◆ Data under study ◆

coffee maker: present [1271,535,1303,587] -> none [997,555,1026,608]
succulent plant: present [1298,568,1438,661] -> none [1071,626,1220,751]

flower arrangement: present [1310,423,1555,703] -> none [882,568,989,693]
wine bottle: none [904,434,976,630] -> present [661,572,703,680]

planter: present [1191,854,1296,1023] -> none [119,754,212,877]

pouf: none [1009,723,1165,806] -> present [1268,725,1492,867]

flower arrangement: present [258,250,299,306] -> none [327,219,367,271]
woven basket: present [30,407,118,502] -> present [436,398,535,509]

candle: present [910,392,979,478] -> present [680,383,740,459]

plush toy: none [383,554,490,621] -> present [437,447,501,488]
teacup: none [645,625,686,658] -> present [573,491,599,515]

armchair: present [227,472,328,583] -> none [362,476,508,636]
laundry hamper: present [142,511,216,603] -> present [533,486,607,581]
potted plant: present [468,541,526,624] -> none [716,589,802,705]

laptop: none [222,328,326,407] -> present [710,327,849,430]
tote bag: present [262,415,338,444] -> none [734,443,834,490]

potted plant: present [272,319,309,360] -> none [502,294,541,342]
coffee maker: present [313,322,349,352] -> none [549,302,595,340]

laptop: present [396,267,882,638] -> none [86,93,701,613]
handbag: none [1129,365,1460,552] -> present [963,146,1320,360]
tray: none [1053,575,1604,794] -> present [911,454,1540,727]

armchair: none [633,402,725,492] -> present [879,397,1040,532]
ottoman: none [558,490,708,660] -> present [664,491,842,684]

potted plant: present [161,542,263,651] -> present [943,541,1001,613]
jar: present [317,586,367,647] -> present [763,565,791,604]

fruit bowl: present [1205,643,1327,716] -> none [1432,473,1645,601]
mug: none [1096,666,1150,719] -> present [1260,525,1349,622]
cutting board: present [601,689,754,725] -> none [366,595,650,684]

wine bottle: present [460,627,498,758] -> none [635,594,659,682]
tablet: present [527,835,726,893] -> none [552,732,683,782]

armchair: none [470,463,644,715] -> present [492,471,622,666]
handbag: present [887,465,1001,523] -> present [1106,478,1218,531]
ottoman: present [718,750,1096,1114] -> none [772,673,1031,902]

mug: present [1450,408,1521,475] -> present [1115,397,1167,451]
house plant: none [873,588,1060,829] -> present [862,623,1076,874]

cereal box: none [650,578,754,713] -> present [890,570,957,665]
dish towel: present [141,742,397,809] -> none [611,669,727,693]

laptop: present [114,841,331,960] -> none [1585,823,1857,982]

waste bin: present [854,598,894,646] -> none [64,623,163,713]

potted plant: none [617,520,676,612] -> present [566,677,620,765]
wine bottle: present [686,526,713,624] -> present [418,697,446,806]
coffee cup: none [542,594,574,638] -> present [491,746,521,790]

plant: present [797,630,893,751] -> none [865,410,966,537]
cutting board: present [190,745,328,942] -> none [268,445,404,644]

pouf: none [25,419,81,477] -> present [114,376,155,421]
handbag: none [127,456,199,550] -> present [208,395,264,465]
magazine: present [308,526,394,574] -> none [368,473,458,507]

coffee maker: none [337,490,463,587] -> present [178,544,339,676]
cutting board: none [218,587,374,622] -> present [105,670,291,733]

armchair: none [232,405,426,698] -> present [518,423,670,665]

◆ Written task ◆
Output the material again, line for line.

◆ Exercise solution ◆
coffee maker: present [1271,535,1303,587] -> none [997,555,1026,608]
succulent plant: present [1298,568,1438,661] -> none [1071,626,1220,751]

flower arrangement: present [1310,423,1555,703] -> none [882,568,989,693]
wine bottle: none [904,434,976,630] -> present [661,572,703,680]

planter: present [1191,854,1296,1023] -> none [119,754,212,877]

pouf: none [1009,723,1165,806] -> present [1268,725,1492,867]

flower arrangement: present [258,250,299,306] -> none [327,219,367,271]
woven basket: present [30,407,118,502] -> present [436,398,535,509]

candle: present [910,392,979,478] -> present [680,383,740,459]

plush toy: none [383,554,490,621] -> present [437,447,501,488]
teacup: none [645,625,686,658] -> present [573,491,599,515]

armchair: present [227,472,328,583] -> none [362,476,508,636]
laundry hamper: present [142,511,216,603] -> present [533,486,607,581]
potted plant: present [468,541,526,624] -> none [716,589,802,705]

laptop: none [222,328,326,407] -> present [710,327,849,430]
tote bag: present [262,415,338,444] -> none [734,443,834,490]

potted plant: present [272,319,309,360] -> none [502,294,541,342]
coffee maker: present [313,322,349,352] -> none [549,302,595,340]

laptop: present [396,267,882,638] -> none [86,93,701,613]
handbag: none [1129,365,1460,552] -> present [963,146,1320,360]
tray: none [1053,575,1604,794] -> present [911,454,1540,727]

armchair: none [633,402,725,492] -> present [879,397,1040,532]
ottoman: none [558,490,708,660] -> present [664,491,842,684]

potted plant: present [161,542,263,651] -> present [943,541,1001,613]
jar: present [317,586,367,647] -> present [763,565,791,604]

fruit bowl: present [1205,643,1327,716] -> none [1432,473,1645,601]
mug: none [1096,666,1150,719] -> present [1260,525,1349,622]
cutting board: present [601,689,754,725] -> none [366,595,650,684]

wine bottle: present [460,627,498,758] -> none [635,594,659,682]
tablet: present [527,835,726,893] -> none [552,732,683,782]

armchair: none [470,463,644,715] -> present [492,471,622,666]
handbag: present [887,465,1001,523] -> present [1106,478,1218,531]
ottoman: present [718,750,1096,1114] -> none [772,673,1031,902]

mug: present [1450,408,1521,475] -> present [1115,397,1167,451]
house plant: none [873,588,1060,829] -> present [862,623,1076,874]

cereal box: none [650,578,754,713] -> present [890,570,957,665]
dish towel: present [141,742,397,809] -> none [611,669,727,693]

laptop: present [114,841,331,960] -> none [1585,823,1857,982]

waste bin: present [854,598,894,646] -> none [64,623,163,713]

potted plant: none [617,520,676,612] -> present [566,677,620,765]
wine bottle: present [686,526,713,624] -> present [418,697,446,806]
coffee cup: none [542,594,574,638] -> present [491,746,521,790]

plant: present [797,630,893,751] -> none [865,410,966,537]
cutting board: present [190,745,328,942] -> none [268,445,404,644]

pouf: none [25,419,81,477] -> present [114,376,155,421]
handbag: none [127,456,199,550] -> present [208,395,264,465]
magazine: present [308,526,394,574] -> none [368,473,458,507]

coffee maker: none [337,490,463,587] -> present [178,544,339,676]
cutting board: none [218,587,374,622] -> present [105,670,291,733]

armchair: none [232,405,426,698] -> present [518,423,670,665]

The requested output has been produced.